Forty years ago the two doctors teamed up with other Harvard faculty to give birth to clinical computing. The result is the highly advanced medical records system in place at Beth Israel Deaconess Medical Center and Brigham and Women's Hospital. The applications that connected the two hospitals served as the prototypes for multiple commercial medical computing products, including those offered by Meditech, Epic and several other companies.
"Howard and Warner are giants in the field of clinical informatics," says Charles Safran, the division chief of clinical informatics at BIDMC. "So much of what we take for granted today was pioneered by these two men and their many colleagues here at BIDMC. Over the past 40 years, we have had 19 physicians and two nurses from six countries train as fellows within our division and today they are informatics leaders at Harvard and within their institutions and their countries."
The Division of Clinical Informatics was among the first academic divisions in the world to concentrate on the use of computers for patient care, teaching, and medical research.
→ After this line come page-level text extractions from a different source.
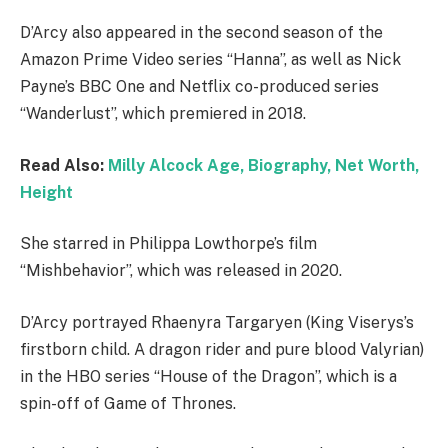
D’Arcy also appeared in the second season of the
Amazon Prime Video series “Hanna”, as well as Nick
Payne’s BBC One and Netflix co-produced series
“Wanderlust”, which premiered in 2018.
Read Also:
Milly Alcock Age, Biography, Net Worth,
Height
She starred in Philippa Lowthorpe’s film
“Mishbehavior”, which was released in 2020.
D’Arcy portrayed Rhaenyra Targaryen (King Viserys’s
firstborn child. A dragon rider and pure blood Valyrian)
in the HBO series “House of the Dragon”, which is a
spin-off of Game of Thrones.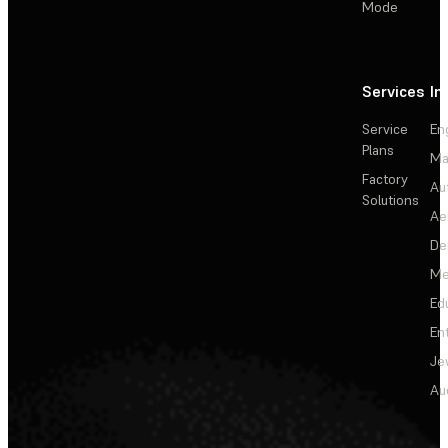
Mode
Services
In
Service
En
Plans
Ma
Factory
Au
Solutions
Ae
De
Me
Ed
En
Je
Au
The goals have been to improve the quality and reduce the cost of medical care, to enhance the quality of medical education, to improve the relationship between doctor and patient, and to explore innovative approaches to research through computing.
Beginning in 1976, the faculty and staff designed, developed, implemented and studied hospital-wide, integrated computing systems for doctors, other clinicians, and students that would give the results of diagnostic studies immediately upon request; offer access to the biomedical literature with PaperChase (the first program of its kind, which in turn gave rise to a new field of literature searching and spawned numerous derivative programs); offer advice, consultation, alerts and reminders; assist with communication by electronic mail (with the Division's home-grown system, which was the first e-mail to be installed in a clinical facility); assist with order entry; and assist in the day-to-day practice of medicine, both for inpatient and ambulatory care.
"These products help in the care of millions of patients around the world," said Mark Zeidel, MD, Chief of BIDMC's Department of Medicine. "Paper Chase, which for the first time permitted physicians to search the medical literature, was the forerunner to PubMed, which we all use regularly. It is fair to say as well that UpToDate would not be what it is today had its founders not had the opportunity to interface constantly with the Division, its faculty and its graduates."